• _Exercise brief_
Copy out all lines from the entries below in which "CrtYd" occurs.

(Saved entries)
# # # #

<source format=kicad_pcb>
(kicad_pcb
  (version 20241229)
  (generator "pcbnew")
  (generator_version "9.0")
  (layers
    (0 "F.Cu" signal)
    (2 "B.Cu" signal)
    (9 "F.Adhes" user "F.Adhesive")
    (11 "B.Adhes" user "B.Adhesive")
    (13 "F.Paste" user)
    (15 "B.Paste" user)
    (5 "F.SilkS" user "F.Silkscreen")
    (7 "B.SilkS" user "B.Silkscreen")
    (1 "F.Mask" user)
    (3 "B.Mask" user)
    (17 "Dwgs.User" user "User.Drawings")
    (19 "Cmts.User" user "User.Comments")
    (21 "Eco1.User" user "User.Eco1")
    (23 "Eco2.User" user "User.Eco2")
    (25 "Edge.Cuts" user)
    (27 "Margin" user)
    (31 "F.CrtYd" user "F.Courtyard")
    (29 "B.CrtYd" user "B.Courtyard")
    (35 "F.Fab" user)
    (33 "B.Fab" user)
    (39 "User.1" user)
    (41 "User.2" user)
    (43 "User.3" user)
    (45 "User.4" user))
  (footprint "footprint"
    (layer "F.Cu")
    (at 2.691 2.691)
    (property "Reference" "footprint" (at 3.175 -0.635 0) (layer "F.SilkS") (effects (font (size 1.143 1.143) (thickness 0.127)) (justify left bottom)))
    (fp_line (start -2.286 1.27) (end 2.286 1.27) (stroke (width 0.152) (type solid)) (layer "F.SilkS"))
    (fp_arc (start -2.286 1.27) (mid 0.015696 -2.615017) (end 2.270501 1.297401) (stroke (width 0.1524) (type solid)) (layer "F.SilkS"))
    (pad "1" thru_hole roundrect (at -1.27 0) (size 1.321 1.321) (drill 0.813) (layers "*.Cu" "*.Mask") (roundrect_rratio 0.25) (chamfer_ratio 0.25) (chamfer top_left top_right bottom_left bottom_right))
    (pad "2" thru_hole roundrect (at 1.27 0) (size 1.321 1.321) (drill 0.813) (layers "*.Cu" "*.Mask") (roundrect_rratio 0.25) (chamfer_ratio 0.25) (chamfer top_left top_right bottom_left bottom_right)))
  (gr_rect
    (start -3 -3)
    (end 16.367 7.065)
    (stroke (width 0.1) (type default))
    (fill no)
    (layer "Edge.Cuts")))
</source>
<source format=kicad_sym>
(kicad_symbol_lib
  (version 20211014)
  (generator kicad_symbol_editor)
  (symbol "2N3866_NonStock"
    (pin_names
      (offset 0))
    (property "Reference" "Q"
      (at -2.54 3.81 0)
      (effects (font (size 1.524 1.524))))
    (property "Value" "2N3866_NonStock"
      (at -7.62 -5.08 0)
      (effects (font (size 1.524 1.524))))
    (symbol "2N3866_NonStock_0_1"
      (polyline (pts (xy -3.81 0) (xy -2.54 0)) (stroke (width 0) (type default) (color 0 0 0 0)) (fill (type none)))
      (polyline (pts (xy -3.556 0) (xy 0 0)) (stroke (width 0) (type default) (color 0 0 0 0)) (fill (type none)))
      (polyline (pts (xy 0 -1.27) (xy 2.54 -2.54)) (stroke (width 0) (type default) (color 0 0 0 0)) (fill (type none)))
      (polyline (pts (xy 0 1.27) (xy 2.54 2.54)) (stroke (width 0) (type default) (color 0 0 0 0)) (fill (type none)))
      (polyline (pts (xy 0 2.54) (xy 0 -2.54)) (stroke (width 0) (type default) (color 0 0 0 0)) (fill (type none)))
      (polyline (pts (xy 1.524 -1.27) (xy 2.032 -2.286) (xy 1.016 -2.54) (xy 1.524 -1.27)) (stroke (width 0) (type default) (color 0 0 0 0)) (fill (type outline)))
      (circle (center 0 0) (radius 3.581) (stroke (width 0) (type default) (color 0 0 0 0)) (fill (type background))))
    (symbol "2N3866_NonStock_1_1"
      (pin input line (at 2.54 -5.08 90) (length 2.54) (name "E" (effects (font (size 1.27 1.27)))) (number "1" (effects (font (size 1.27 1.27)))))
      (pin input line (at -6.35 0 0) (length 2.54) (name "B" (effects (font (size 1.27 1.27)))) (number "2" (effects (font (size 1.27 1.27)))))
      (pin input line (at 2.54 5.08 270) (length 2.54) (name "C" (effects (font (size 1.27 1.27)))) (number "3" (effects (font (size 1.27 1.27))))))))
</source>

# # # #

• _Exercise solution_
    (31 "F.CrtYd" user "F.Courtyard")
    (29 "B.CrtYd" user "B.Courtyard")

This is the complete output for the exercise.